Hal ini terlihat dari arahan yang disampaikan Jokowi saat membuka rapat terbatas membahas mengenai mudik pada Senin (30/3/2020) lalu, tiga hari sebelum keputusan tak melarang mudik diambil.
Baca juga: Bendung Arus Mudik, Jokowi Minta Daerah Tak Buat Aturan Sendiri-sendiri
Saat itu, Jokowi menyebut, gelombang mudik yang melibatkan pergerakan jutaan orang sangat berisiko membuat pandemi meluas.
Jokowi memberi gambaran saat mudik lebaran tahun 2019 lalu, terjadi pergerakan kurang lebih 19,5 juta orang ke seluruh wilayah Indonesia.
"Di tengah merebaknya pandemi covid-19, adanya mobilitas orang yang sebesar itu sanget beresiko memperluas penyebaran covid-19," kata Jokowi.

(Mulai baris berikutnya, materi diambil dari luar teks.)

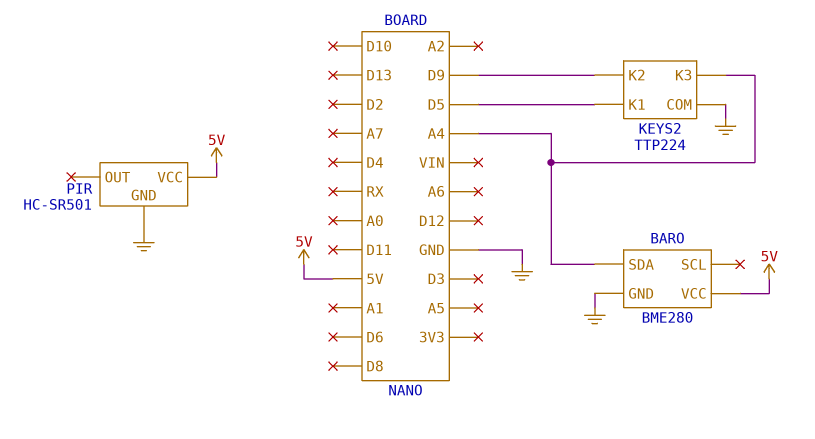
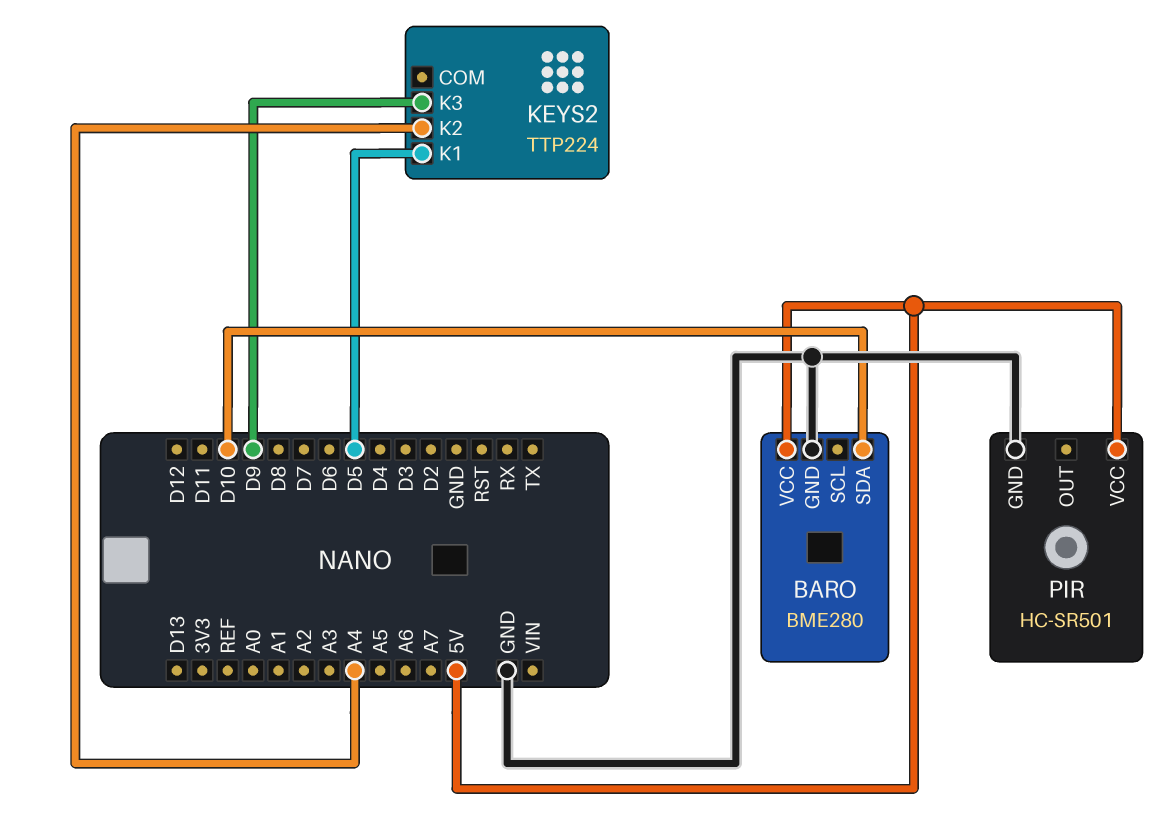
BARO pin SDA: A4 -> D10
KEYS2 pin COM: GND -> none
KEYS2 pin K2: D9 -> A4
KEYS2 pin K3: A4 -> D9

Oleh karena itu, Jokowi saat itu meminta ada langkah lebih tegas untuk mencegah masyarakat pulang ke kampung halamannya.
Baca juga: Tak Cukup Imbauan, Jokowi Minta Langkah Lebih Tegas untuk Cegah Warga Mudik
Menurut dia, imbauan-imbauan yang selama ini disampaikan para pejabat daerah dan tokoh belum cukup.
"Demi keselamatan bersama saya juga minta dilakukan langkah-langkah yang lebih tegas untuk mencegah terjadinya pergerakan orang ke daerah," kata Jokowi.
Namun tiga hari kemudian, Jokowi justru mengambil keputusan yang bertolakbelakang.
Diterjemahkan berbeda
Keputusan Jokowi untuk tak melarang mudik ini pun sempat membuat dua pejabat Istana menyampaikan pernyataan yang berbeda ke media.
Awalnya, Juru Bicara Presiden Fadjroel Rachman mengirim siaran pers yang menjelaskan bahwa Presiden membolehkan mudik.